Thursday, May 15, 2014

Email Overload: Fighting a Forest Fire with a Bucket

Our inboxes are getting bigger and managing email is demanding more time out of our workdays. It’s easy to feel overwhelmed and overburdened, but new technology is making it possible to prioritize incoming messaging to reclaim the productivity that online communications had promised us.
Email is relentless as the primary form of business communication and is expected to stay that way with volume growing in double digits every year, according to Radicati Group. Some analysts project that social media could replace email, but it has thus far just cluttered up already busy inboxes with a near constant stream of notifications and updates. The time challenge may be further compounded by the result of downsizing and employees being asked to take on more work and hence more email.
Attempting to tame email overload without using the right tools is akin to fighting a forest fire with a bucket. As it is, many workers already spend a third of their email time before and after working hours processing email, and attempting to manually manage email just compounds the productivity problem.
What options do we have? One solution that defies common sense is “zero inbox” — regularly emptying your inbox to no emails left. Making an empty inbox a goal in itself seems like a huge time waster. Imagine your epitaph; he died with an empty inbox. The fabled management guru Peter Drucker wrote: “Efficiency is doing things right; effectiveness is doing the right things. There is nothing so useless as doing efficiently that which should not be done at all.”
Your time is a zero-sum game. There should be better things to do in life than cleaning out one’s inbox.
Constantly checking your email destroys productivity. Study results vary, but one minute of interruption can cost between 15 to 24 minutes of productivity. Other actions for managing the inbox merely act as temporary remedies, i.e. swiping emails into one folder or another, not responding to CC’d emails, or programming complex filters that must be constantly updated as things change. Our client data shows that 19% or more of important email is never read and 36% or more of unimportant email is read – even when multiple techniques are being used to handle email overload. Clearly, new technology is needed.

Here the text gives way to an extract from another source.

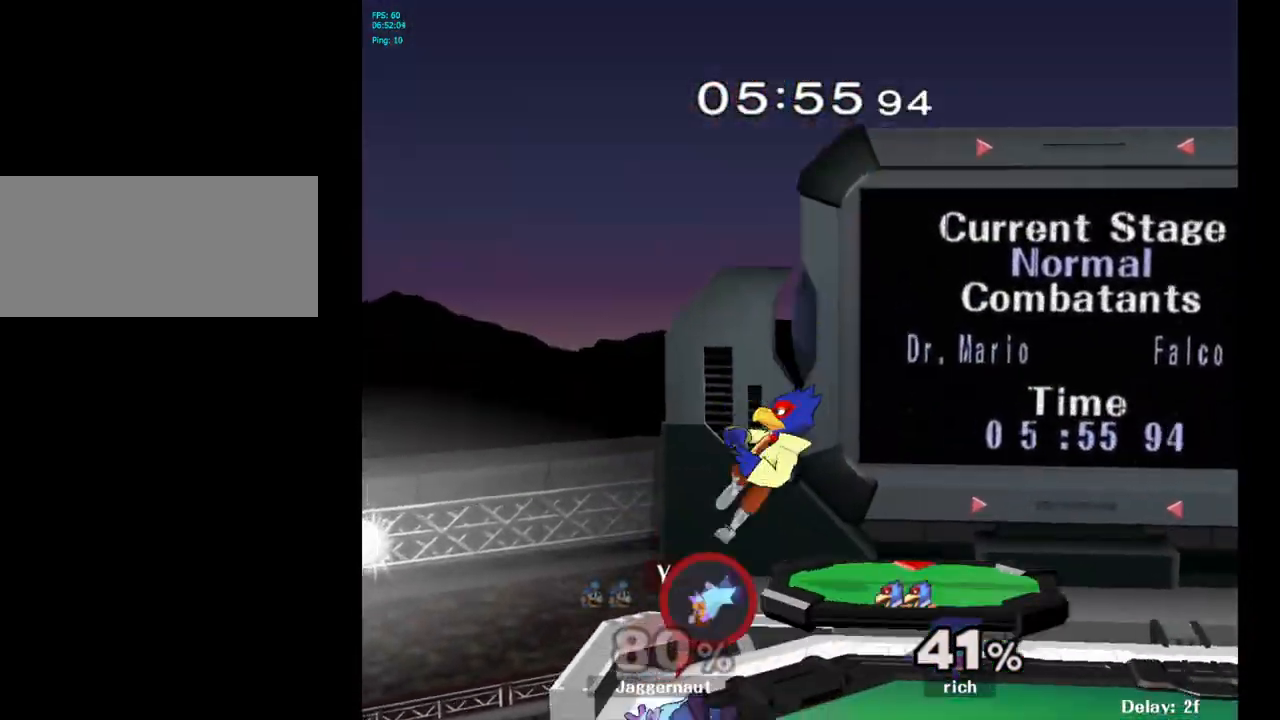
{"buttons": ["R1"], "left_stick": "center", "right_stick": "center", "events": []}
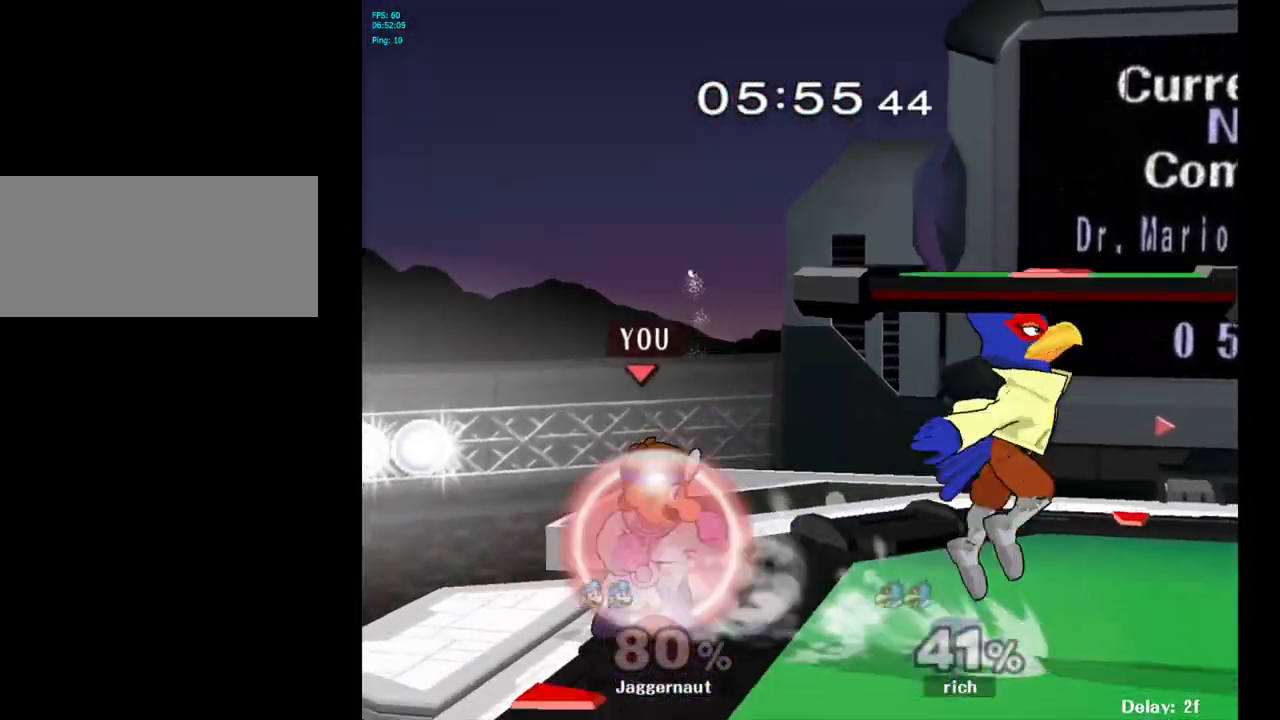
{"buttons": ["Y"], "left_stick": "right", "right_stick": "center", "events": [[317, "R1", "up"], [400, "Y", "down"], [417, "left_stick", "right"]]}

The solution to email overload must address two key behavioral drivers for managing email; uncertainty that there may be an important email in the inbox, and fear there will be disastrous consequences if there is a late or no response. That solution is email prioritization that is automatic and dynamic.
We live in the age of “smart” technology. Smart drives many things from airplanes to electronic trading to appliances. Smart also works for learning from your email behavior to automatically and dynamically prioritize your email in multiple levels. Best practices for managing time that include systems such as Getting Things Done (GTD), 7 habits, and the Pomodoro Method, all emphasize the importance of setting priorities and planning actions. What if our inbox could do that for us?
Using smart technology to apply best practices to manage email is the only effective way to take back control of the inbox and our work lives. Convert the forest fire into a campfire.